## [Camera settings data]
>>>>
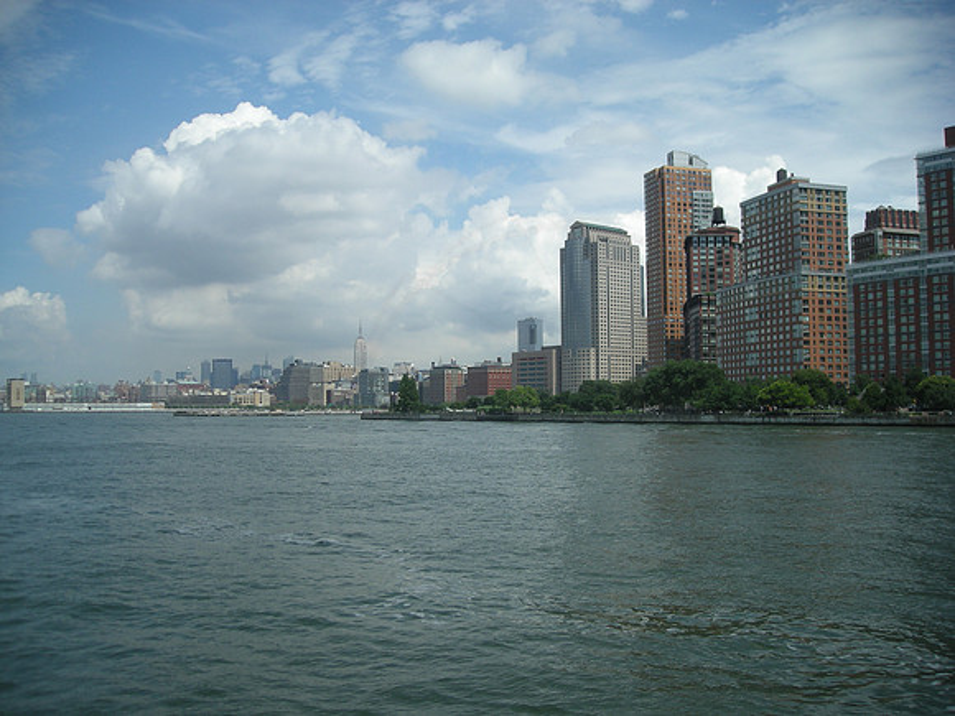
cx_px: 478
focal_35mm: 35
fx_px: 966
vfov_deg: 40.7
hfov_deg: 52.6
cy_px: 358
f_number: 5.7
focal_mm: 5.7
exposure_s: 1/358
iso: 50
<<<<
Give back the records above word for word, minus any image they hold.

## [Written answer]
cx_px: 478
focal_35mm: 35
fx_px: 966
vfov_deg: 40.7
hfov_deg: 52.6
cy_px: 358
f_number: 5.7
focal_mm: 5.7
exposure_s: 1/358
iso: 50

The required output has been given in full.